"""

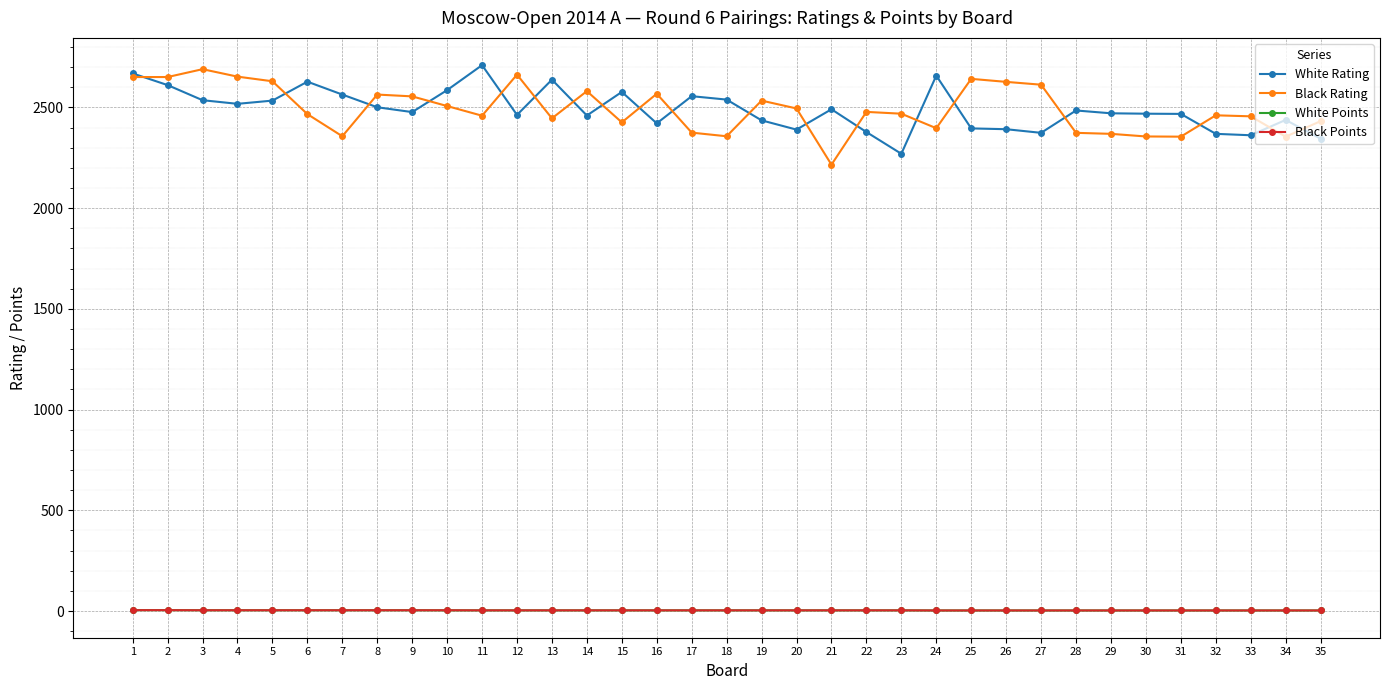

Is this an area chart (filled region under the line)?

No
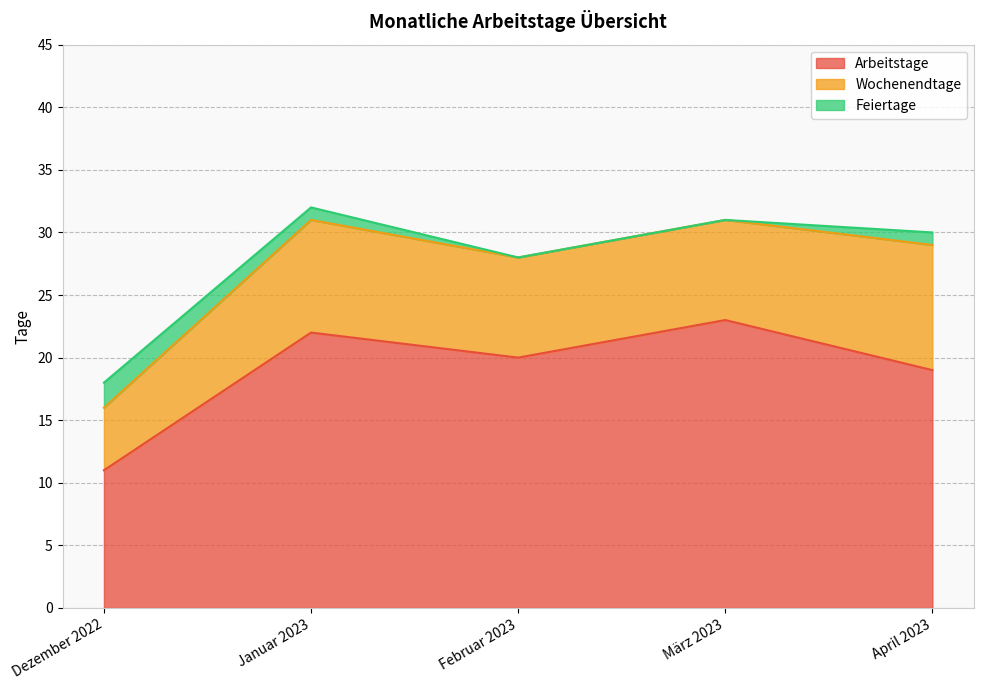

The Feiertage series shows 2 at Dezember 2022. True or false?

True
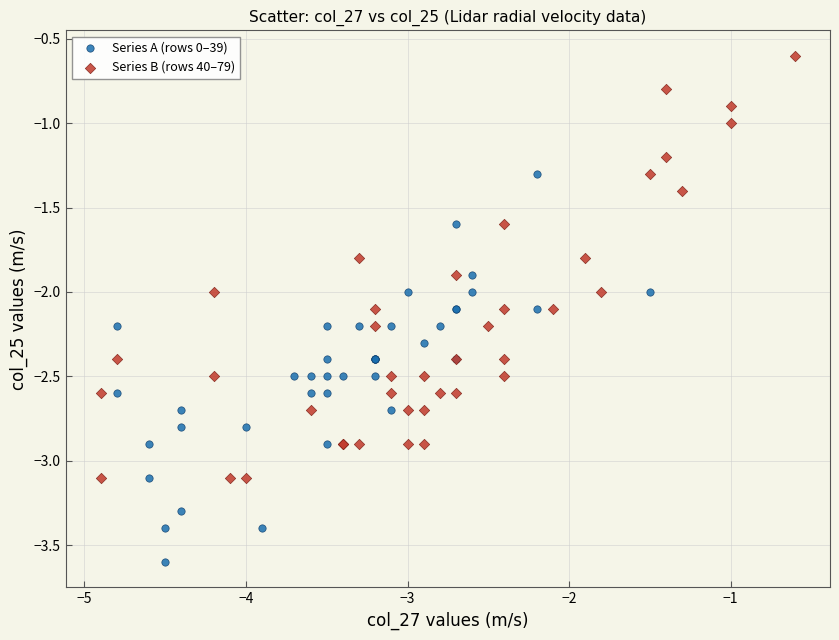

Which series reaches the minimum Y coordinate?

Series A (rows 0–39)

"""

== What is expected ==
Recast the lines of the records, from the line containing "Which series reaches" through the end of the records, as a JSON list of strings with one string per line and blank lines omitted.

== Response area ==
[
  "Which series reaches the minimum Y coordinate?",
  "Series A (rows 0–39)"
]